Billy was watching dragons fight in the skies over the vacant lot-come-junkyard near his apartment. The dragons were courtesy of some mushrooms he’d been saving for a special occasion. The special occasion was that his stripper girlfriend — ex-girlfriend — had decided he wasn’t good enough for her.
The dragons were pretty cool, though. Whizzing around, blasting each other with fire. All set perfectly against a sky that looked like it’d been colored with crazy crayons. Too bad construction on the castle just over the ridge kept spooking ’em. Some errant zombie army or something. Whatever it was, it was harshing the hell out of his mellow. And he needed his mellow.
He pulled a sword out of a stone and meandered over to the ridge, knocking a couple of stray gnomes out of the way.

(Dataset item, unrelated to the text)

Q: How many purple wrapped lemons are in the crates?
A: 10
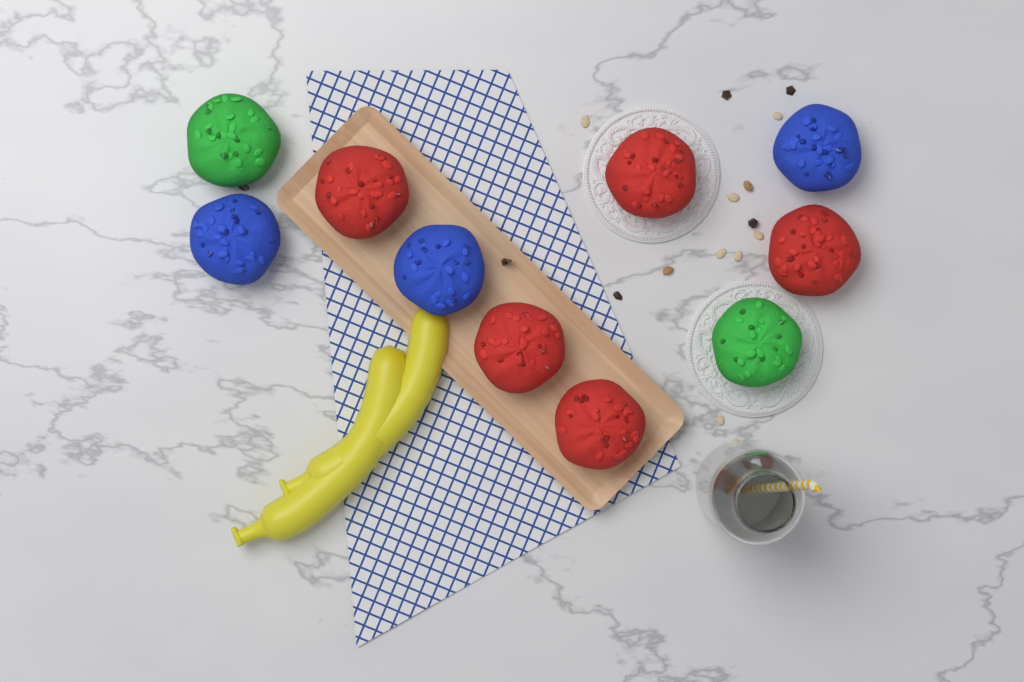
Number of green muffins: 2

He hated gnomes. Wasn’t even sure how the gnomes got there, but they all looked exactly like the creepy little things used to hang out on his neighbor’s porch. Back in high school, he’d once gotten arrested for smashing one of ’em.
The ridge was steep and rather dangerous. Looked like it had grown some since he’d last come out to the lot. That time, he and his buddy Marshall had just been smoking weed, so somewhere in his head he knew the ridge was just a massive pile of construction and vacant-lot debris. Broken concrete, smashed up wino bottles, a few syringes, rebar, and part of a Chevy Nova. Maybe not the best thing to be climbing in worn-out Chucks.
Billy ran into a hunk of metal that said, “ow.” He apologized to it.
Out on the construction site, a couple of aliens were hanging out around a cauldron, trying to stuff a screaming warlock into the ooze. When they heard Billy’s exchange with the metal, they turned his way, horns growing large out of their already over-sized, white heads.
Billy stared, trying to make sense of aliens out in broad daylight. Weren’t they supposed to show up after dark so people could see all their blinking lights. Then again, if there was a time when his neighborhood — a rundown string of half-used apartment complexes along the edge of the freeway — was quiet, it was early afternoon before the drunks got too wasted and before the kids were out of school and trying to kill each other. That was why he’d picked that particular time of day to hang out with the dragons.
Aliens were not dragons. If asked the day before, he’d have said the dragons could kick the aliens’ butts any day, but those aliens moved pretty quickly.
The witch sank below the surface of the cauldron and a horrific smell permeated the area.
The aliens, all three of them, didn’t bother glancing back. They pulled out Tasers or phasers or stun guns. They started running toward Billy.
Billy glanced down at the sword he’d picked up along the way. Even a guy on ‘shrooms knew better than to bring a broadsword to a gunfight. He dropped it and tried running back down the ridge.
The aliens opened fire behind him.
Billy begged the dragons to help him. Even though the adrenaline was suddenly getting through, reminding him that the dragons were just cars up on the freeway. Billy yelled for Marshall, anybody to help him.
He tripped.
He fell on his sword.
Half an hour later, he’d joined the witch in another cauldron.